A few days later, there was a postcard addressed to Anna in the mail. It had a picture of Flinders Street Station on the face and on the back was the message ‘thanks, see you soon’.
Wouldn’t it just be a lovely coincidence if Anna had looked up from where she was reading the card to see Elsa, wandering down the street toward her? It would have been so lovely.

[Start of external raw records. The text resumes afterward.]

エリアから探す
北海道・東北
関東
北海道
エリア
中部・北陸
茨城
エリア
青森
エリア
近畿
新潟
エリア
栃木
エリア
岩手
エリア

That didn’t happen, of course.
Anna frowned down at the postcard, looked up as if checking for hidden cameras, and went back inside. She was on holiday, Iduna was at work. And, realistically, there were a few things that needed to be tied up on Elsa’s end of things.
If she’d left at the same time as she’d posted the card, Elsa probably would have beaten it to Anna’s house. As it was, she didn’t miss it by all that much. Even though she could have, theoretically, done it in Melbourne, Elsa had waited in Sydney to get a Visa for her bank account, which she couldn’t have until she was eighteen, and for an 18+ Keycard.
Neither of those things took very long, but it meant that Elsa left Sydney on the same day that the postcard arrived in Melbourne. And the problem was that the train from Sydney to Melbourne took about twelve hours.
So it was about nine in the evening when Iduna and Anna, lounging about the living room, heard a knock at the front door. They looked at each other, as if to ask the other if she were expecting anyone, which Iduna was not.
‘Oh,’ Anna said. ‘I didn’t…’ She handed over the postcard, shrugged, and hurried for the door, which was not far.
And there, outside, was a tall woman with white-blonde hair, mostly obscured by a massive bouquet of roses. ‘Um… Anna?’ Her voice was not strong. ‘These are for you.’